Just because your Internet service provider doesn’t participate in “six strikes” antipiracy measures doesn’t mean you’re off the hook for copyright infringement.
Warner Bros. is apparently sending notices to people suspected of copyright infringement, even if their ISPs aren’t in on the entertainment industry’s Copyright Alert System, as TorrentFreak reports. Unlike the alert system’s relatively benign warnings, these notices include a link to an “automated settlement system,” where users can pay $20 per infringement to make any potential legal issues go away.
“The notices give consumers an opportunity to settle the identified infringement for a very nominal sum of $20 per title infringed—not as a measure of damage, but as a concrete reminder that our content has value and as a discouragement of future unauthorized activity,” Warner Bros. told TorrentFreak. The company has been working with a third party, Digital Rights Corp., on the collection scheme.
This antipiracy measure has a little more sting to it than the Copyright Alert System, informally known as “six strikes.” Under the six strikes system, file sharers receive a series of warnings from their service providers. Starting with the fifth or sixth warning, service providers may require users to listen to a lecture or watch a video about copyright infringement, and may also temporarily suspend or slow down Internet access.
However, at no point does this system require users to pay for their transgressions. Although repeat offenders could be vulnerable to copyright lawsuits, so far no one’s been sued based on the six strikes program. (At least one rights holder has attempted to file a lawsuit against a Verizon subscriber, but Verizon has refused to hand over that user’s contact information.)

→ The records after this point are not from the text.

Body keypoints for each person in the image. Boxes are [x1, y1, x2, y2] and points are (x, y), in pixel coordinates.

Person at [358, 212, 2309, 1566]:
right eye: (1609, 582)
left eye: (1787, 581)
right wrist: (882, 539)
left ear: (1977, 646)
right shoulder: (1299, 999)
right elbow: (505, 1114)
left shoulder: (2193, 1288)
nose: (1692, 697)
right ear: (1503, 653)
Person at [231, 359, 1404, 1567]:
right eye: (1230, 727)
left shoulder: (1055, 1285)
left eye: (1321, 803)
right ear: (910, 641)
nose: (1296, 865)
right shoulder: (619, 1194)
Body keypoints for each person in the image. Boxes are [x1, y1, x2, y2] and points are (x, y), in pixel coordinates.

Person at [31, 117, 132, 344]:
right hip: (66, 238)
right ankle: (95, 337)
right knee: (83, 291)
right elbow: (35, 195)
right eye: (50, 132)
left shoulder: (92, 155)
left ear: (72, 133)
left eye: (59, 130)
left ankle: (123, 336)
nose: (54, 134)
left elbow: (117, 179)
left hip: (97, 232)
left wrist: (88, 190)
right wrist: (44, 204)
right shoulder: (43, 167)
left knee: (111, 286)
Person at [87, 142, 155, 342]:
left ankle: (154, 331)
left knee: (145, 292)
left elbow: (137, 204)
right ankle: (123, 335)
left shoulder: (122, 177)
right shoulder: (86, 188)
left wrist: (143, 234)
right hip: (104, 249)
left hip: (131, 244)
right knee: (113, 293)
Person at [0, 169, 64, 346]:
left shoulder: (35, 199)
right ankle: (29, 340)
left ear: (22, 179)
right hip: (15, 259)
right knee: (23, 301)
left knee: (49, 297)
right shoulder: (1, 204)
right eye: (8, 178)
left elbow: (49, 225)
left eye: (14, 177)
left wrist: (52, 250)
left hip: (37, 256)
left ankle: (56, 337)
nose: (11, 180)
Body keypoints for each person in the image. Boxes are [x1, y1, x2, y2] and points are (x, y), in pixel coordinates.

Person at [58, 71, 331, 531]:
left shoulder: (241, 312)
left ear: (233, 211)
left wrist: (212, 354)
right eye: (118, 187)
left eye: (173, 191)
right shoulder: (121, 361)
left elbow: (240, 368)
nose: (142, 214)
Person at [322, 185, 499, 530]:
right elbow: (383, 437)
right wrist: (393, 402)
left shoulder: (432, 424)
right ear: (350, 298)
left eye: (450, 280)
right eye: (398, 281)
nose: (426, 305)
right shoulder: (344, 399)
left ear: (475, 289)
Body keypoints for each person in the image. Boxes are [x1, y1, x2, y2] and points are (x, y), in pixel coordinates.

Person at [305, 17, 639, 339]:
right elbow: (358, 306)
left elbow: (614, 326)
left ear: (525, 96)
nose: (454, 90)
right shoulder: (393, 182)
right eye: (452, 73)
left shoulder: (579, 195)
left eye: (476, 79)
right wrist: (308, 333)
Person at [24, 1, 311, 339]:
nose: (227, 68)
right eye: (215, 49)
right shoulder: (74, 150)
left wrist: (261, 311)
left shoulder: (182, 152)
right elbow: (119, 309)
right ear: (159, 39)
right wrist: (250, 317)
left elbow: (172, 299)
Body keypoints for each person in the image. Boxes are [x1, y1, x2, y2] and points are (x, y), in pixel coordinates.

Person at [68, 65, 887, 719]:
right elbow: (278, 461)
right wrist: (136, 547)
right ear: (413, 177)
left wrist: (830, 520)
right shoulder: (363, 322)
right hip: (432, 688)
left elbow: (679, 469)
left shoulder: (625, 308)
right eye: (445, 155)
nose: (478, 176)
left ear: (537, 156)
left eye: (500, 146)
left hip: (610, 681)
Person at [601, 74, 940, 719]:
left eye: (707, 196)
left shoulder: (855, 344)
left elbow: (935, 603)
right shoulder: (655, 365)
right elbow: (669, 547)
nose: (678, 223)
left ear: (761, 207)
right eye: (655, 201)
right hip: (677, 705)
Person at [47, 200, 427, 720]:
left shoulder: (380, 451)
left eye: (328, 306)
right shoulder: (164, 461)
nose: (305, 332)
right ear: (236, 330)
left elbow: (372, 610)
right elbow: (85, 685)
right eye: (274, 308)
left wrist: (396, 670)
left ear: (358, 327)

By seeking fines, Warner Bros. may be putting pressure on more ISPs to participate in the Copyright Alert System proper. At the moment, five major providers are participating, including AT&T, Cablevision, Comcast, Time Warner Cable, and Verizon. ISPs who aren’t participating include Charter, CenturyLink and Cox.
Users, meanwhile, should keep in mind that Warner’s demands for payment amount to little more than fishing expeditions. As TorrentFreak points out, rights holders don’t necessarily know the identities of the people to whom they’re sending letters, so there may be no consequence to ignoring a settlement offer. Paying up could actually be a bad move, because any personal or contact information included with the payment could lead to further shakedowns.